Sometimes I like to browse the chef groups on facebook and lurk the comments. Not only is it an exceptional option to pass the time but depending on when and where your timeline may bring you there are some serious gems of knowledge. On the other hand, there can be a bombardment of strong and varied responses to queries from chefs much like myself and possibly you reading this. Where there are responses, you can always expect to find one thing that is neither/both right and/or wrong. And that paradox is the opinion of a chef.
As a human being, you have the right to air and an opinion. Coincidentally they are both abundant and often ignored. While air adds continual value to humanity your opinion just doesn’t mean so much...and sadly neither does mine. That doesn’t mean I am not going to share my opinion on a few things here with you. And you might not like a lot of what I am about to say. Don’t let me stop you from collecting your things on your way out if this is where you sign off. If you do manage to continue then please remember to take everything I saw with a grain of salt. I’m just a cook guys. I don’t make rules or law. I’m just here to give you
Brokedinner’s Top 5 Unpopular Food Opinions
1. I have no time for red wine
As far as the alcoholic food rankings go Red wine losses heavily to BEER, Rum, and whisky. Sure, cooking with it has its place but I am even apprehensive about its absolute necessity in a pantry. I can totally live without it and I can't think of ONE occasion that I can't navigate around it. I like to have a glass of white wine but that's about it.You won't find me ever daydreaming about romantic afternoons barefooted in a secluded vineyard nor will I ever sniff a bottle and guess the year. To me, all red wine tastes the same. I feel so much better getting that off my chest.
2. Salmon is the worst(and possibly most incompetent) fish
Let’s think about it, they say you are what you eat and Salmon is not very smart. It spends its whole lifespan leaving home on its way back. The darn thing even swims in the wrong direction with the willpower of a possessed demogorgon. Need more convincing? If salmon was a student in high school it would probably spell it’s own name incorrectly. Like... ‘Salmuhn”. Fish flesh is supposed to be white when it's cooked. I can hear the pundits now. ‘What about Tuna?’ Well, I don't like that much either but it is called Sea Chicken so I love it by default. At least it doesn’t waste it’s lifeforce swimming upstream to multiply and die.
3. If you can’t make a good curry then you (probably) can’t cook
As important as it is to know how to make a proper omelette, or tourne a carrot, or make Italian meringue none of these skills mean you can COOK. And by cook I mean make something that tastes AMAZING. I think making curry FROM SCRATCH is the benchmark for a cook’s manipulation of flavour because there are not many dishes as dynamic from a point of flavour balance. A good curry can call for anywhere from 3 to 30 spices and herbs. Compounded by the fact that a lot of chefs can’t cook rice (gasp!) and the potential for things to go wrong is exponential.
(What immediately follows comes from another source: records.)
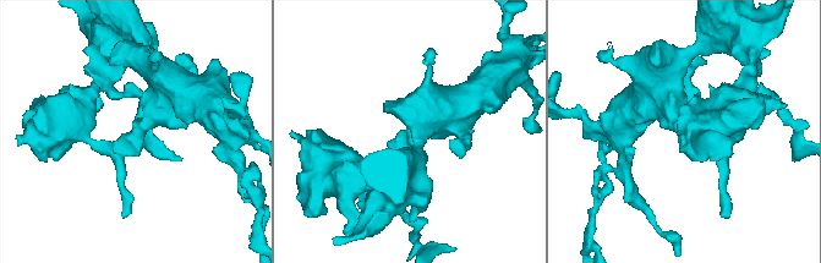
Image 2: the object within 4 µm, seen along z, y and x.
why='shape alone is not enough' act=look view=em slice=planes show=plain pic=2 at=(140, 134)

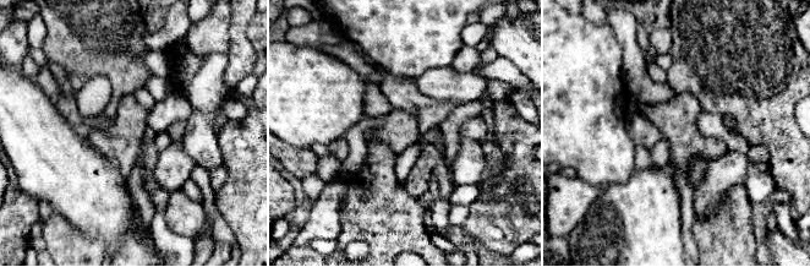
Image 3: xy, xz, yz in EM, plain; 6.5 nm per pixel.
act=look view=em slice=planes show=letters at=same

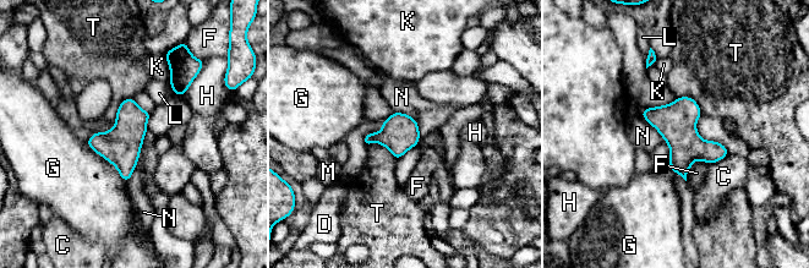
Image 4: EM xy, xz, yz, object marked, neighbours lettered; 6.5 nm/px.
width_nm=240 act=leave each=C:other,D:other,F:other,G:other,H:other,K:other,L:other,M:other,N:other,T:other border=4:(147, 132), (135, 170), (126, 182) found='one neuron here'

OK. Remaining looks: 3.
why='free end' act=look view=em slice=xz step=8 show=tint pic=1 at=(25, 316)

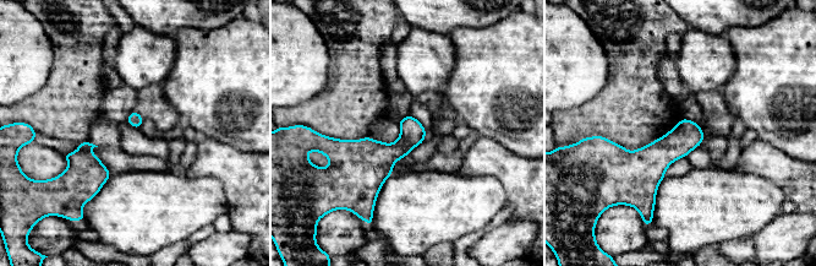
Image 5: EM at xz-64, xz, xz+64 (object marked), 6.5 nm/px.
act=look view=em slice=planes show=letters at=same

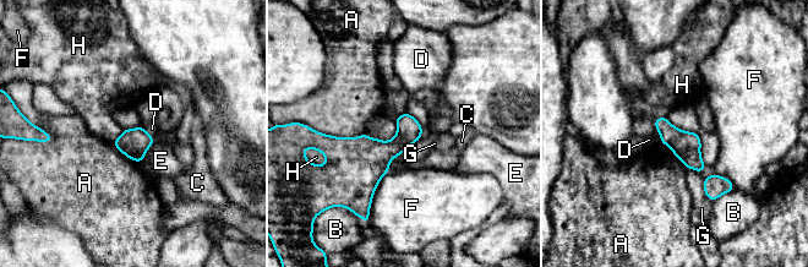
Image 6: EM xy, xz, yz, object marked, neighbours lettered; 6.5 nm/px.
width_nm=160 act=leave each=A:other,B:other,C:other,D:other,E:other,F:other,G:other,H:other found='none of them fits'

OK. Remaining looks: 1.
why='a fork' act=look view=em slice=planes show=letters pic=1 at=(150, 127)

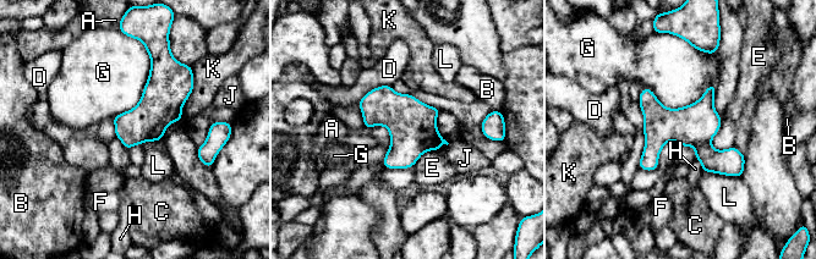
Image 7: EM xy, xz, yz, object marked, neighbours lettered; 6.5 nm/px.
width_nm=260 act=leave each=A:other,B:other,C:other,D:other,E:other,F:other,G:other,H:other,J:other,K:other,L:other border=7:(702, 171), (740, 176) found='continuous, no second neuron'

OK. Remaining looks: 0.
act=stop edits=none rest=unchecked

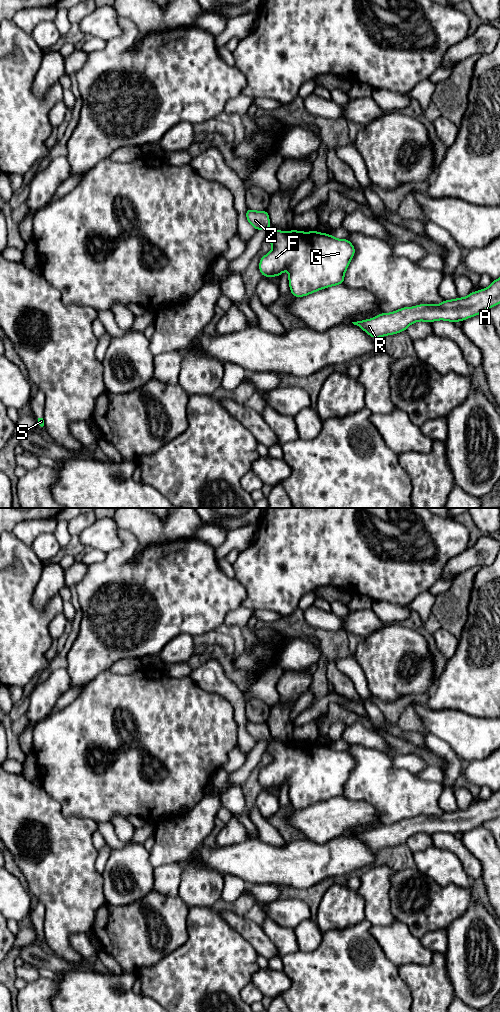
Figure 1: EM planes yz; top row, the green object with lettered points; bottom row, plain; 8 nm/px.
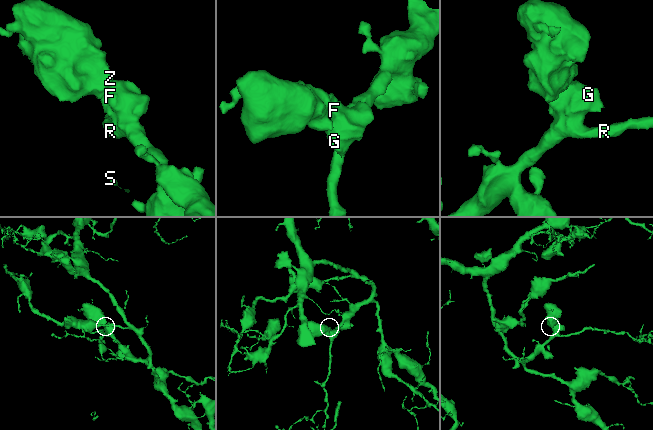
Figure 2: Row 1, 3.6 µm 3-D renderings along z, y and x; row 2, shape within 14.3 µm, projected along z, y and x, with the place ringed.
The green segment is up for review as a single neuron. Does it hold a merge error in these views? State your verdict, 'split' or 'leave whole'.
leave whole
Ultimately your bathroom will be the judge.
4. No man should drink Almond milk
I’m just gonna put the obvious out there. Almonds don’t have nipples. So the concept of almond milk is giving me considerable syntax. Guys, we didn’t spend eons hunting, gathering, and learning to walk upright so that we can succumb to this imitation of nurture. We are literally losing our nuts when we as men drink almond milk and IF you insist on drinking it, then go out into the wild, find a fit body almond with ripe breasts and extract that milk the way nature designed you to.
5. Cheese is overrated. Sorry
Yep. The less I say about this one the better because there are DRONES of cheesologists out there cyber-raging at me right now. I can sense it. I LIKE cheese, especially when it is melted, but when it comes to spending hours in cave with a cryptkeeper like artisanal cheesemaker listening to him describe how he hand pulls his curd that is the creamy secret to the extra ripeness of his blue….stop it. That man is not only selling you moulded hard milk but he is possibly pleasing himself in his mind right in front of you. Think about it next time someone Shout out to all the creepy cheesemakers caves out there tho. No disrespect.
With everything said, please do not take anything expressed very seriously. My opinion means a little more than nothing and this is just to poke a little fun at some devoutest foodies. No matter who you are please remember that there will always be someone to either disagree with you and/or challenge your own personal points of view on certain things.
As far as food goes I think that is a very healthy practice and not only does it force us to reevaluate our own perspectives but it allows us an opportunity to agree with someone and find a kindred spirit. Even better is when we disagree with someone and move on peacefully. That, in my mind, is the epitome of a mature engagement.